Fowler flaps drop down from the trailing edge of the wing but also slide back, too. (Think jet airliner on takeoff and landing.) This little trick increases the effective chord---or leading-to-trailing-edge distance---of the wing, creates an air gap and increases camber, which transform the inner portion of SuperStol's wing into a larger lifting surface.

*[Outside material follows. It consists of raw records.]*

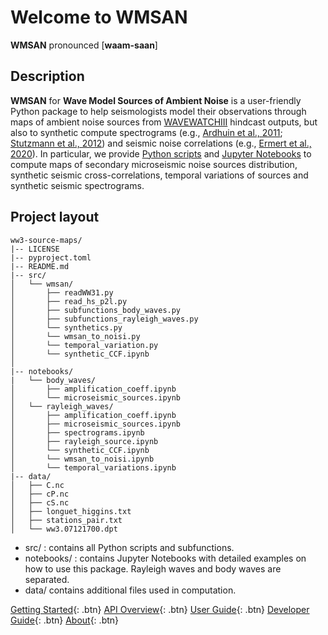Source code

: # Welcome to WMSAN

**WMSAN** pronounced [**waam-saan**]
## Description

**WMSAN** for **Wave Model Sources of Ambient Noise** is a user-friendly Python package to help seismologists model their observations through maps of ambient noise sources from [WAVEWATCHIII](https://www.weather.gov/sti/coastalact_ww3) hindcast outputs, but also to synthetic compute spectrograms (e.g., [Ardhuin et al., 2011](https://agupubs.onlinelibrary.wiley.com/doi/full/10.1029/2011JC006952); [Stutzmann et al., 2012](https://academic.oup.com/gji/article/191/2/707/644255)) and seismic noise correlations (e.g., [Ermert et al., 2020](https://se.copernicus.org/articles/11/1597/2020/)). In particular, we provide [Python scripts](api_overview/api_overview.md) and [Jupyter Notebooks](user_guide.md) to compute maps of secondary microseismic noise sources distribution, synthetic seismic cross-correlations, temporal variations of sources and synthetic seismic spectrograms.

## Project layout

    ww3-source-maps/
    |-- LICENSE
    |-- pyproject.toml
    |-- README.md
    |-- src/
    │   └── wmsan/
    │       ├── readWW31.py
    │       ├── read_hs_p2l.py
    │       ├── subfunctions_body_waves.py
    │       ├── subfunctions_rayleigh_waves.py
    │       └── synthetics.py
    │       └── wmsan_to_noisi.py
    │       └── temporal_variation.py
    │       └── synthetic_CCF.ipynb
    │
    |-- notebooks/
    |   └── body_waves/
    │       ├── amplification_coeff.ipynb
    │       └── microseismic_sources.ipynb 
    │   └── rayleigh_waves/
    │       ├── amplification_coeff.ipynb
    │       ├── microseismic_sources.ipynb
    │       ├── spectrograms.ipynb
    │       ├── rayleigh_source.ipynb
    │       └── synthetic_CCF.ipynb
    │       └── wmsan_to_noisi.ipynb
    │       └── temporal_variations.ipynb
    |-- data/
    │   ├── C.nc
    │   ├── cP.nc
    │   ├── cS.nc
    │   ├── longuet_higgins.txt
    │   ├── stations_pair.txt
    │   └── ww3.07121700.dpt

- src/ : contains all Python scripts and subfunctions.
- notebooks/ : contains Jupyter Notebooks with detailed examples on how to use this package. Rayleigh waves  and body waves are separated.
- data/ contains additional files used in computation.

[Getting Started](getting_started.md){: .btn}
[API Overview](api_overview/api_overview.md){: .btn}
[User Guide](user_guide.md){: .btn}
[Developer Guide](developer_guide.md){: .btn}
[About](about.md){: .btn}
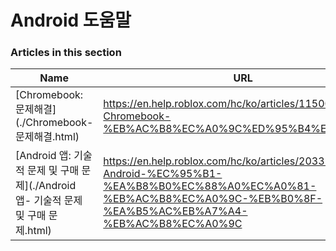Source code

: # Android 도움말  
### Articles in this section
Name|URL
-|-
[Chromebook: 문제해결](./Chromebook- 문제해결.html) |https://en.help.roblox.com/hc/ko/articles/115005743383-Chromebook-%EB%AC%B8%EC%A0%9C%ED%95%B4%EA%B2%B0
[Android 앱: 기술적 문제 및 구매 문제](./Android 앱- 기술적 문제 및 구매 문제.html) |https://en.help.roblox.com/hc/ko/articles/203313570-Android-%EC%95%B1-%EA%B8%B0%EC%88%A0%EC%A0%81-%EB%AC%B8%EC%A0%9C-%EB%B0%8F-%EA%B5%AC%EB%A7%A4-%EB%AC%B8%EC%A0%9C
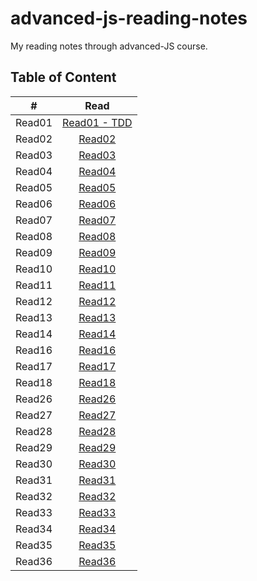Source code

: # advanced-js-reading-notes
My reading notes through advanced-JS course.

## Table of Content
| # | Read  | 
| :---: | :---: |
| Read01| [Read01 - TDD](https://github.com/ManalKhAlbahar/advanced-js-reading-notes/blob/main/01-prep-and-tdd.md) |
| Read02| [Read02](https://github.com/ManalKhAlbahar/advanced-js-reading-notes/blob/main/02-prep-and-tdd.md) |
| Read03| [Read03](https://github.com/ManalKhAlbahar/advanced-js-reading-notes/blob/main/03-prep-and-tdd.md) |
| Read04| [Read04](https://github.com/ManalKhAlbahar/advanced-js-reading-notes/blob/main/04-prep-and-tdd.md) |
| Read05| [Read05](https://github.com/ManalKhAlbahar/advanced-js-reading-notes/blob/main/05-prep-and-tdd.md) |
| Read06| [Read06](https://github.com/ManalKhAlbahar/advanced-js-reading-notes/blob/main/06-prep-and-tdd.md) |
| Read07| [Read07](https://github.com/ManalKhAlbahar/advanced-js-reading-notes/blob/main/07-prep-and-tdd.md) |
| Read08| [Read08](https://github.com/ManalKhAlbahar/advanced-js-reading-notes/blob/main/08-prep-and-tdd.md) |
| Read09| [Read09](https://github.com/ManalKhAlbahar/advanced-js-reading-notes/blob/main/09-prep-and-tdd.md) |
| Read10| [Read10](https://github.com/ManalKhAlbahar/advanced-js-reading-notes/blob/main/10-prep-and-tdd.md) |
| Read11| [Read11](https://github.com/ManalKhAlbahar/advanced-js-reading-notes/blob/main/11-prep-and-tdd.md) |
| Read12| [Read12](https://github.com/ManalKhAlbahar/advanced-js-reading-notes/blob/main/12-prep-and-tdd.md) |
| Read13| [Read13](https://github.com/ManalKhAlbahar/advanced-js-reading-notes/blob/main/13-prep-and-tdd.md) |
| Read14| [Read14](https://github.com/ManalKhAlbahar/advanced-js-reading-notes/blob/main/14-prep-and-tdd.md) |
| Read16| [Read16](https://github.com/ManalKhAlbahar/advanced-js-reading-notes/blob/main/16-prep-and-tdd.md) |
| Read17| [Read17](https://github.com/ManalKhAlbahar/advanced-js-reading-notes/blob/main/17-prep-and-tdd.md) |
| Read18| [Read18](https://github.com/ManalKhAlbahar/advanced-js-reading-notes/blob/main/18-prep-and-tdd.md) |
| Read26| [Read26](https://github.com/ManalKhAlbahar/advanced-js-reading-notes/blob/main/26-prep-and-tdd.md) |
| Read27| [Read27](https://github.com/ManalKhAlbahar/advanced-js-reading-notes/blob/main/27-prep-and-tdd.md) |
| Read28| [Read28](https://github.com/ManalKhAlbahar/advanced-js-reading-notes/blob/main/28-prep-and-tdd.md) |
| Read29| [Read29](https://github.com/ManalKhAlbahar/advanced-js-reading-notes/blob/main/29-prep-and-tdd.md) |
| Read30| [Read30](https://github.com/ManalKhAlbahar/advanced-js-reading-notes/blob/main/30-prep-and-tdd.md) |
| Read31| [Read31](https://github.com/ManalKhAlbahar/advanced-js-reading-notes/blob/main/31-prep-and-tdd.md) |
| Read32| [Read32](https://github.com/ManalKhAlbahar/advanced-js-reading-notes/blob/main/32-prep-and-tdd.md) |
| Read33| [Read33](https://github.com/ManalKhAlbahar/advanced-js-reading-notes/blob/main/33-prep-and-tdd.md) |
| Read34| [Read34](https://github.com/ManalKhAlbahar/advanced-js-reading-notes/blob/main/34-prep-and-tdd.md) |
| Read35| [Read35](https://github.com/ManalKhAlbahar/advanced-js-reading-notes/blob/main/35-prep-and-tdd.md) |
| Read36| [Read36](https://github.com/ManalKhAlbahar/advanced-js-reading-notes/blob/main/36-prep-and-tdd.md) |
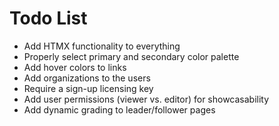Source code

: # Todo List

- Add HTMX functionality to everything
- Properly select primary and secondary color palette
- Add hover colors to links
- Add organizations to the users
- Require a sign-up licensing key
- Add user permissions (viewer vs. editor) for showcasability
- Add dynamic grading to leader/follower pages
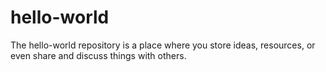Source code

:# hello-world
The hello-world repository is a place where you store ideas, resources, or even share and discuss things with others.
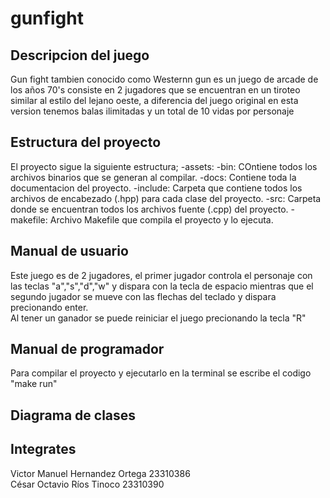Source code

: 
# gunfight

## Descripcion del juego 
Gun fight tambien conocido como  Westernn gun es un juego de arcade de los años 70's consiste en 2 jugadores que se encuentran en un tiroteo similar al estilo del lejano oeste, a diferencia del juego original en esta version tenemos  balas ilimitadas y un total de 10 vidas por personaje 

## Estructura del proyecto
El proyecto sigue la  siguiente estructura;
-assets:
-bin: COntiene  todos los archivos binarios que se generan al compilar.
-docs: Contiene toda la  documentacion del proyecto.
-include: Carpeta que contiene todos los archivos  de  encabezado (.hpp) para cada clase del proyecto.
-src: Carpeta donde se encuentran todos  los  archivos fuente (.cpp) del proyecto. 
-makefile: Archivo Makefile que compila el proyecto y lo ejecuta.

## Manual de usuario
Este juego es de 2 jugadores, el primer jugador controla el personaje con las teclas "a","s","d","w" y dispara con la tecla de espacio mientras que el segundo jugador se mueve con las flechas del teclado y dispara precionando enter.  
Al tener un ganador se puede reiniciar el juego precionando la tecla "R"

## Manual de programador
Para compilar el proyecto y ejecutarlo en la terminal se escribe el codigo "make run"

## Diagrama de clases


## Integrates
Victor Manuel Hernandez Ortega 23310386  
César Octavio Ríos Tinoco 23310390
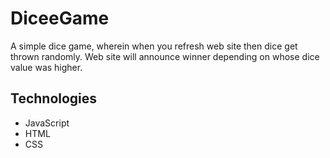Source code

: # DiceeGame
A simple dice game, wherein when you refresh web site then dice get thrown randomly. Web site will announce winner depending on whose dice value was higher. 
## Technologies
<ul>
  <li>JavaScript</li>
  <li>HTML</li>
  <li>CSS</li>
</ul>
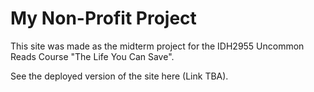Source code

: # My Non-Profit Project

This site was made as the midterm project for the IDH2955 Uncommon Reads Course "The Life You Can Save".

See the deployed version of the site here (Link TBA).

Leading edge slats, like Fowler flaps, also increase the chord and camber of the wing. Some airplanes, like the Zenith CH750, have fixed L.E. slats. SuperStol's automatically deploy in and out, pulled forward by the increased angle of attack of the relative wind, to create a gap between themselves and the main wing. The slat develops some lift on its own as air flows around it and the air continues on, some over the wing, which stays attached to the upper surface at higher angles of attack than normal.

Altogether, slats and Fowler flaps deliver a larger wing surface that keeps flying at higher angles of attack and slower speeds for very short field landings and takeoffs---the prime directive for all STOL airplanes---yet they can retract to reduce drag at cruise speeds.